Whereby Paul Giamatti, early 40s, middle-aged, middle-school teacher, wine expert, wanna-be novelist, but really collector of rejection letters, takes Thomas Haden Church, horn-dog, ex-soap opera actor, voice-over "artist", familiar but not famous, career on the downside but not a complete disaster, for a trip, in lieu of a bachelor party, to the Northern California wine country. Giamatti takes up, to his own surprise, with Virginia Madsen, an old acquaintance, a waitress with aspirations of being a horticulturist, a wine expert in her own right. Church, to be married on Saturday, takes up with Madsen's friend, Sandra Oh, also a wine expert. Life appears to have knocked Giamatti's character, Miles, "Sideways," or maybe, like a good bottle of wine, he is just spending time in the cellar, waiting for the right time to be opened up.

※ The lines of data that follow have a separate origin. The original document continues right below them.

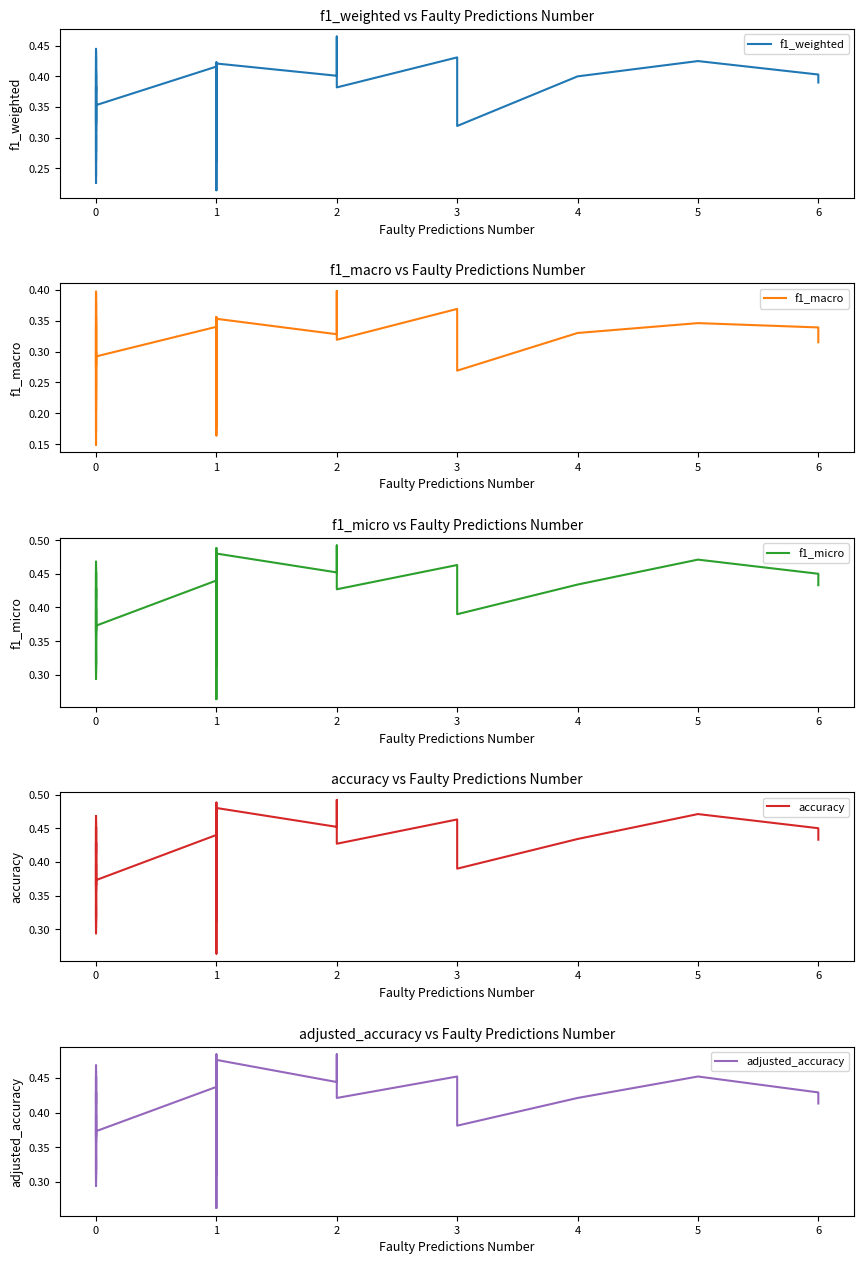

The value of f1_weighted at 0 is 0.4. True or false?

True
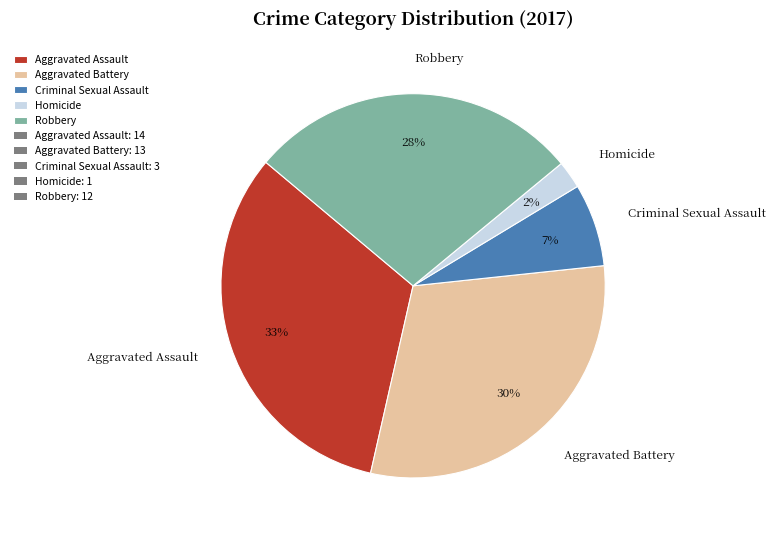

Rank the categories by value from highest to lowest.

Aggravated Assault, Aggravated Battery, Robbery, Criminal Sexual Assault, Homicide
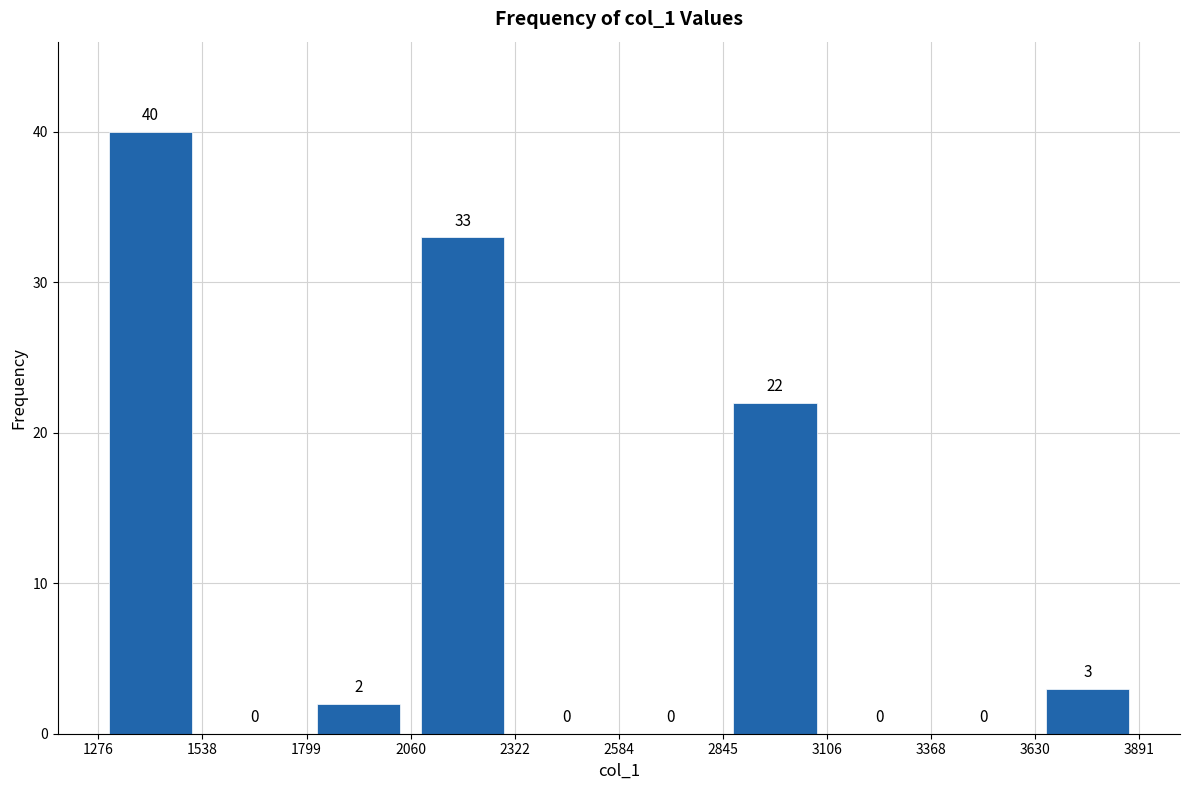

How tall is the bar that spans 1276 to 1538 on the x-axis?

40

I am glad that this movie appears to be succeeding financially. These characters, especially the women --- a little older, still attractive, but not what they were, coming off divorces, with children --- are not the sorts of people you see represented in films, or even on television. But you know them, and if you haven't been through what they're going through, you either know someone who has or you don't get out enough. I also know that if you are under a certain age, basically the target age for most movies, you don't know them, have not been through that, will not go through that soon, and cannot understand why anyone would waste a Saturday night on a movie about such "dull" people.

The movie is shot in California, and, perhaps because of budget, the director, Alexander Payne (who also directed Election -- the best movie about high school since American Grafitti and The Breakfast Club)missed a chance to make a movie with truly stunning photography. Short of that, however, if you are feeling a little past your prime, can sit through a movie without a lot of high speed car chases, and can understand how a movie can be completely about sex and marriage without being dirty, you should go see this movie.